All students in the last semester of senior year were required to take her course “Contemporary Moral Problems.” It engaged ethical and doctrinal issues as they emerged in settings both ecclesial (e.g. pastoral and disciplinary knots) and secular (e.g. just war theory; topics under the umbrella of social justice). On the last day of class, she delivered a closing statement:
All the concerns we’ve examined this year will be worked out in God’s good time. But remember: for you as Christians, the single most critical religious issue is this—What is your relation to Judaism?
At twenty, her question electrified me. This Adventtide it resonates more than ever.
• • • • •
Even now, in the wake of October 7, Catholic media remains gripped by palace intrigue in Rome. The fixation is a red herring that takes our eyes off the end game. The machinations and ambitions of Vatican honchos, pretenders and company men—and their abuse of holy men like Cardinal Burke and Bishop Strickland—are galling. But not of ultimate consequence. The Church has always had its all-too-human schemers. Of far greater import for the future of the Church is the Israel-Hamas war. In the fate of Israel lies the fate of the Church.
Christianity has been rendered close to extinction in the Middle East, its birthplace. A resurgent Islam is on the move, abetted by Islamo-fascists and anti-Western progressives in government, in academia, and among bien pensant globalists in the Vatican. We have no guarantee that the star and crescent will never fly over St. Peter’s. The basilica’s status as a UNESCO World Heritage Site—in sum, a museum—offers no insurance against Islamic advance. In 2020, Turkey dismissed UNESCO’s secular embrace of Hagia Sophia. Once the consummate symbol of Eastern Orthodox Christianity, it is now officially the Hagia Sophia Grand Mosque.

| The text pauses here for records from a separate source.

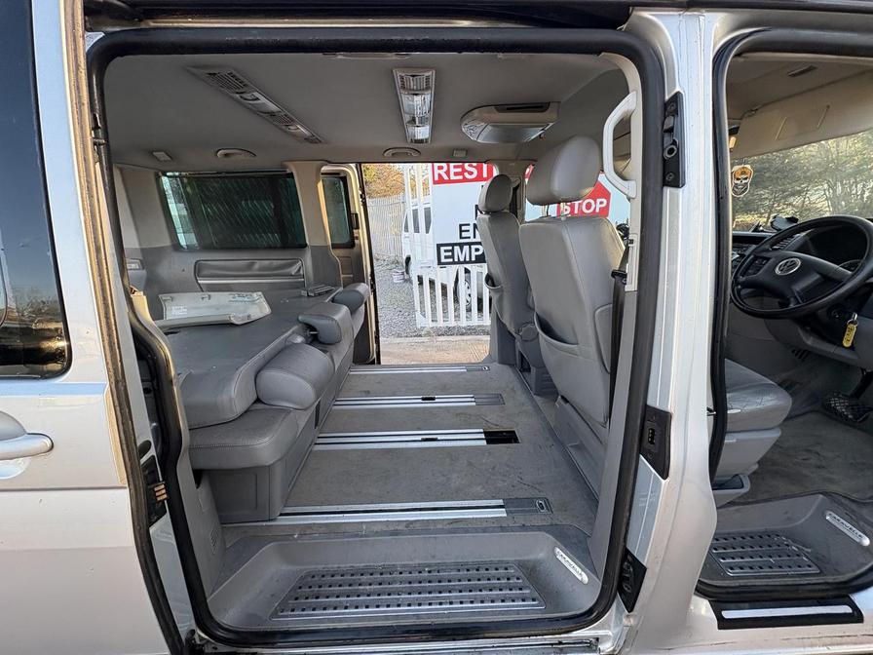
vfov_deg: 85.7
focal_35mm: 14
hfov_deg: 102.1
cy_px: 328
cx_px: 436
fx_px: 353
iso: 64
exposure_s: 1/99
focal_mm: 2.22
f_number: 2.2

Shelley’s “Ozymandias” comes to mind. Though the stones of the Byzantine cathedral still stand, the Christian culture that laid them is a “colossal wreck” on ground that stretches far away.

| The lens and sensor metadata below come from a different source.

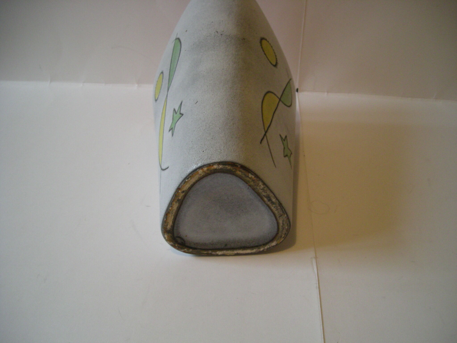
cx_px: 228
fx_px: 462
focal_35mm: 35
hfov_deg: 52.6
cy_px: 172
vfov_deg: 40.7
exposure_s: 1/50.4
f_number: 2.8
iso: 249
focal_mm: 5.7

The Quran identifies St. Peter as one of Jesus’ steadfast helpers in doing the work of Allah. If a sickly, compromised West sacrifices Israel to short-term geopolitical interests, it is only a matter of time before the Vatican basilica will become known as Shamoun as-Safa Grand Mosque. (In Arabic, Peter is called both Shamoun as-Safa and Shamoun ibn Hammoun.) It might take centuries or it might come in decades. But it will happen.
• • • • •
O come, O come, Emmanuel,
And ransom captive Israel;
That mourns in lonely exile here,
Until the Son of God appear.
Rejoice! Rejoice! Emmanuel
Shall come to thee, O Israel.
This beloved hymn dates back, in various renditions, some 1,200 years. It adds a Christological gloss to a passage from Isaiah: And the ransomed of the LORD shall return and come to Zion with singing; everlasting joy shall be upon their heads; they shall obtain gladness and joy, and sorrow and sighing shall flee away. (35:10)

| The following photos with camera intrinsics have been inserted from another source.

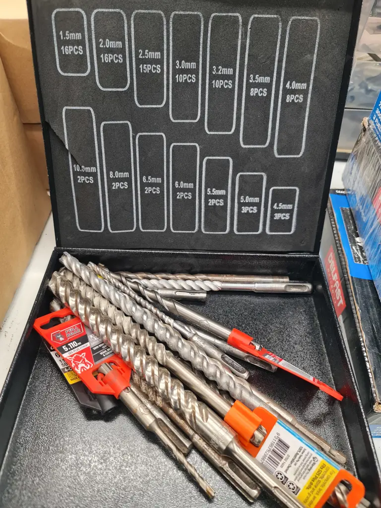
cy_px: 254
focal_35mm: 25
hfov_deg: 54.9
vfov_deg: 69.4
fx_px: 367
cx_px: 190
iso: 80
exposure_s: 1/120
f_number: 1.8
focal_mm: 7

We rarely sing, or hear sung, the last stanza. Its references—to Israel’s twelve tribes and the giving of the law to Moses on Sinai—are utterly Jewish. Its Pauline character announces itself in that phrase “shall come.” For Christians, the LORD has already come, and will return. Jews still wait for Him to show up:
O come, O come, thou Lord of Might
Who to Thy tribes, on Sinai’s height,
In ancient times didst give the law,
In cloud, and majesty, and awe.
Rejoice! Rejoice! Emmanuel
Shall come to thee, O Israel.
For Jews and Christians alike, the burden of waiting weighs the same. Equally heavy are the demands of a soul-scalding trust in that exultant expectation even in the face of evil.
• • • • •
Pinchas Lapide, an Orthodox Jew and luminous New Testament scholar, cited this prayer scrawled by an nameless Jew on a wall of the Warsaw ghetto as it was under siege:
I believe, I believe, I believe with a perfect faith in the coming of the Messiah; in the coming of the Messiah I believe. And even though he tarry I nevertheless believe. Even though he tarry, yet I believe in him. I believe. I believe. I believe.
How much of the Christian West retains the same Job-like certainty this Adventtide?